Today’s case – described as ‘ludicrous’ by defence minister Penny Mordaunt – involves Mohammed, an Afghan gunman suspected of being a senior Taliban commander involved in the large-scale production of roadside bombs used to blow up British troops.

He was later convicted for being an insurgent – but his lawyers argue that he was detained unlawfully.

His case – brought under the Human Rights Act – is the first to challenge the legal basis for UK detention operations in Afghanistan. Under Nato guidelines, suspects held there by international forces could only be detained for a maximum of 96 hours.

After this they should have been released or handed to Afghan officials. Miss Mordaunt has said of the case: ‘When the courts entertain claims against our forces such as the case of an insurgent bomb maker suing us for not shooting him in a firefight, but instead taking him prisoner and holding him until we could guarantee he would not face mistreatment in the local justice system, then it is not just our Armed Forces who suffer, the cause of human rights suffers too. The notion that dangerous insurgents cannot be detained for more than a few hours is ludicrous.

‘Our forces must be able to detain enemies who attempt to maim and kill UK service personnel and civilians. If the law does not allow that then the law must change.’

It can also be revealed that on top of the compensation cases, a team of British detectives is looking into claims that UK troops murdered, maimed and ill-treated suspected Taliban insurgents.

They are investigating 604 claims as part of a criminal probe – similar to the Iraq Historical Allegations Team – into incidents during the 13-year war. The claims are believed to include 52 deaths. British soldiers will be questioned about their role on the battlefield and could face murder charges.

The Royal Military Police are conducting the investigation, codenamed Operation Northmoor.

It involves claims of mistreatment by 144 Afghans who were believed to have helped kill and maim UK troops. Police have completed investigations into 68 complaints by 21 Afghans. No cases have been referred to the Service Prosecution Authority.

The taxpayer’s bill for Afghanistan cases is expected to be higher than the one for Iraq, which currently stands at £100million.

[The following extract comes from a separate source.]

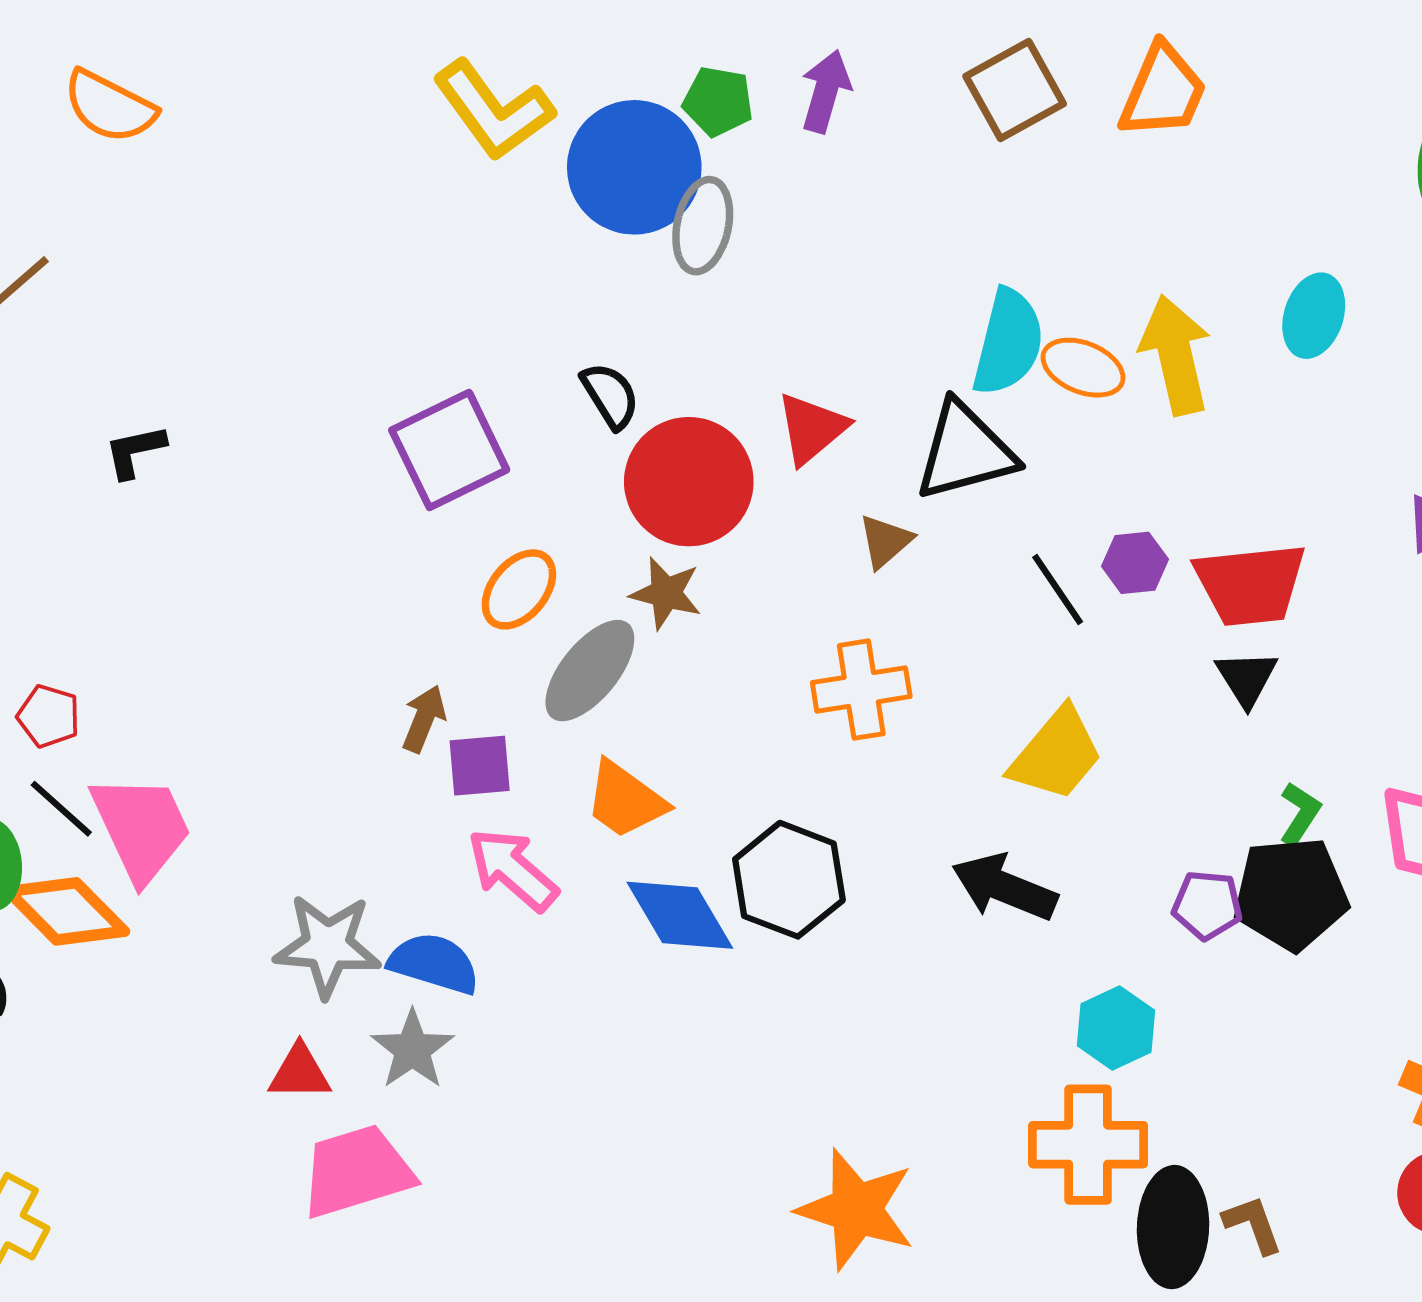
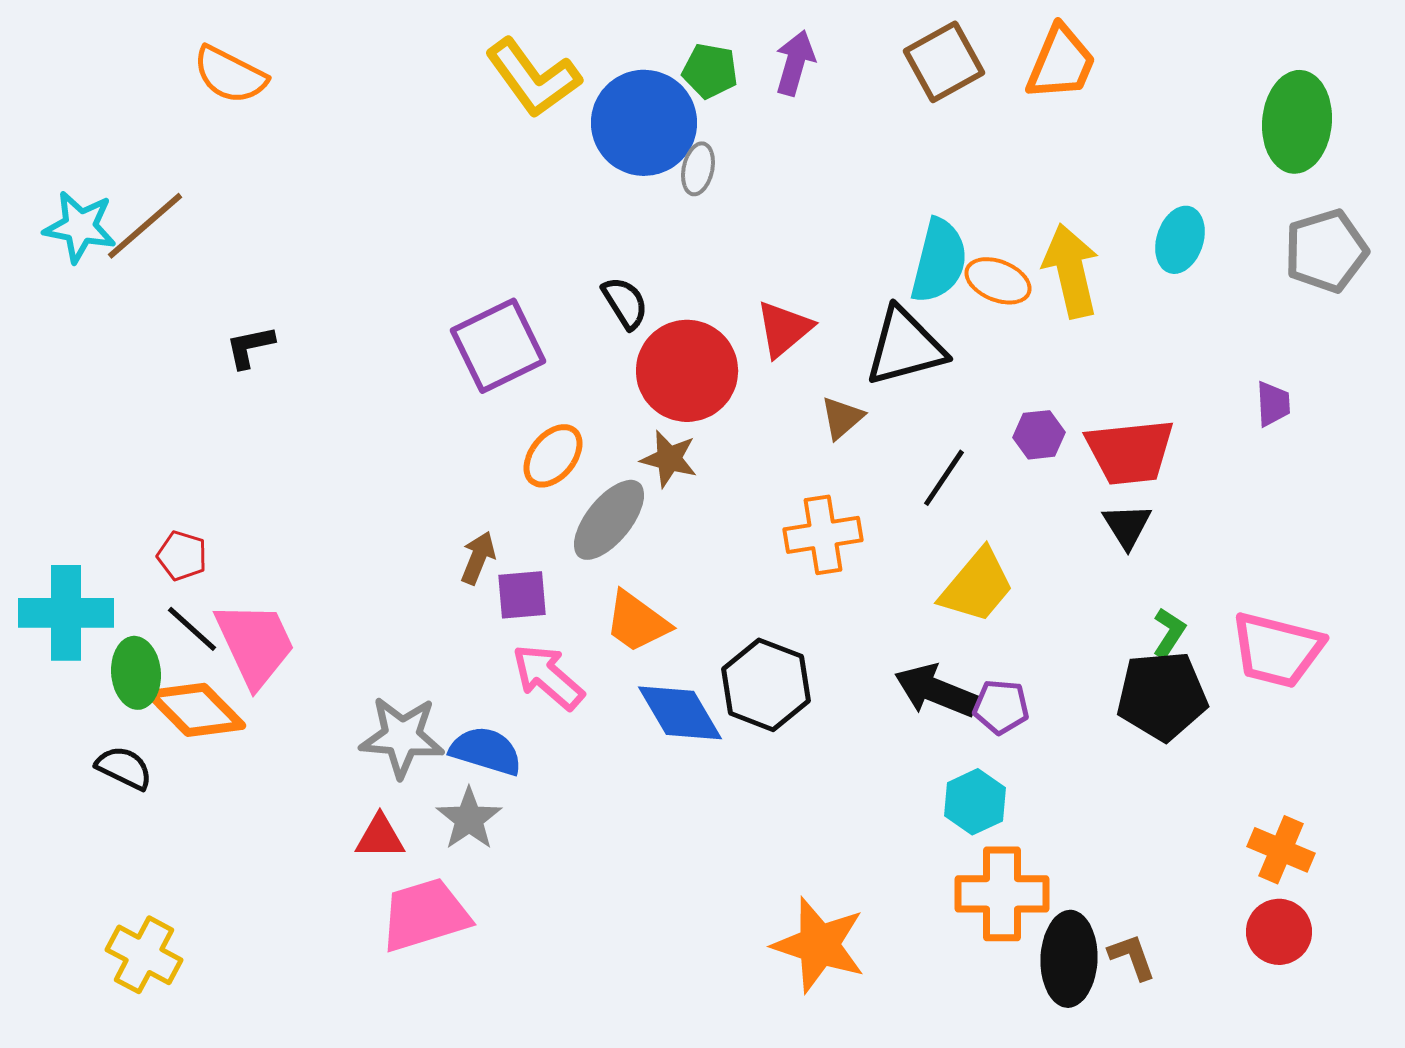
gray ellipse: (703, 226) -> (698, 169), size x0.7
black line: (1058, 589) -> (944, 478), moved, turned 68
purple pentagon: (1207, 905) -> (1001, 707), moved
cyan hexagon: (1116, 1028) -> (975, 802), moved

A total of £5.3million has so far been paid out in compensation to Afghans.

Last night Colonel Richard Kemp, who commanded British forces in Afghanistan, said: ‘Unless the Government puts a stop to this, the same lawyers mounting Iraqi claims will continue to do the same trick in Afghanistan – only the war was much longer. The hounding of British soldiers will just go on and on and on. It needs to end.’

Leigh Day – which is under investigation for alleged unscrupulous practices – said it was acting for about 80 Afghans who said they were unlawfully detained or mistreated.

The outcome of these cases depends on the hearing at the Supreme Court, to which the MoD has appealed. Mohammed was held by UK forces in 2010 and convicted of being a Taliban member. He says he was unlawfully detained by being held by UK forces for 106 days.

A Leigh Day spokesman said: ‘Last July, the Court of Appeal unanimously held that UK is not able to detain individuals without due legal process, which it found was lacking in Mr Mohammed’s case.’

An MoD spokesman said: ‘There is a legal requirement to investigate allegations of wrongdoing by UK forces, which are held to the highest standards wherever in the world they may be.’